03 July 2008

Will gas prices defeat our efforts to combat global warming?

In former British PM Tony Blair's report to the G8 Hokkaido summit Breaking the Climate Deadlock, he claims, "Most people no longer need persuading that the changing climate poses a serious risk to humankind. ... There is now agreement that we should shift our economies away from carbon dependence. Again, most people agree that a framework for national and international action is needed to incentivise, encourage and oblige such a radical shift."

Far be it from me to question Tony Blair, but do most people agree action is needed for a "radical shift"? According to a recent Strategic Counsel poll, when asked what the most important issue facing them today is, Canadians rated the environment number three, dropping from number one last year. It is now topped by concern over the economy and, no surprise, gas prices. Only one per cent of Americans named the environment as their most important issue. These numbers suggest that North Americans are willing to sacrifice to combat global warming right up to the point where they have to get out of their cars. And they aren't alone. Europe, which has shown a much more enlightened approach to climate change, has been racked with protests against higher gas prices, as have other parts of the world.

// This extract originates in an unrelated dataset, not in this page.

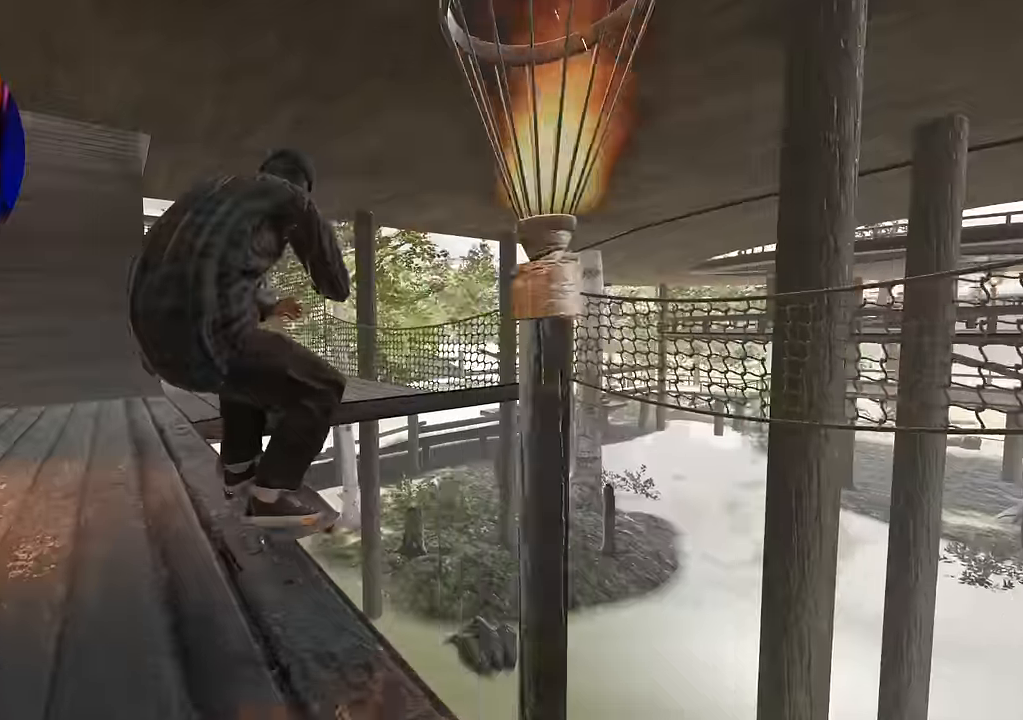
{"buttons": [], "left_stick": "center", "right_stick": "center", "events": [[400, "L2", "down"], [450, "L2", "up"]]}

As for our leaders -- not much recognition for the need of a radical shift there. Ed Stelmach, premier of Canada's pollution province, dreams the dream of carbon sequestration while emissions steadily increase. Prime Minister Harper attacks Stephane Dion's plan for a carbon tax entirely on economic terms while coming up with no coherent plan of his own. And in the United States, the world's major polluter, the current president continues to suppress evidence of the crisis.

Our leaders may not even understand the problem. It isn't, as many think, a greenhouse gas effect. It is, as the scientists are trying to tell us, a runaway greenhouse gas effect. Global warming is progressing geometrically, not linearly. As the Earth warms, other phenomena kick in which add to the warming. For example, as the Arctic Ocean ice cover shrinks due to warming, we lose a major reflector. Instead of being reflected back into space, sunlight is absorbed by the darker ocean, warming it further. The same effect occurs on land as the the snow cover declines each year. And warming up the north will melt the permafrost, releasing billions of tonnes of methane, a greenhouse gas over 20 times as potent as carbon dioxide. And so it goes.

Tony Blair says in his report, "If we are not radical enough in altering the nature of our economic growth, we will not avoid potential catastrophe to the climate." Well said. But then he adds, "If we are not realistic enough in setting a framework to get there, we will fail to achieve agreement." I fear our political and business leaders, and perhaps even more importantly a gas price-obsessed population, have a concept of "realistic" that lacks the urgency scientists have recognized. The truth may be, as Al Gore would say, just too inconvenient. After all, business leaders' first priority is profit, political leaders' first priority is winning the next election, and the public's first priority seems to be the price of gas. Only scientists' first priority is the truth. They, however, are not the ones with the power.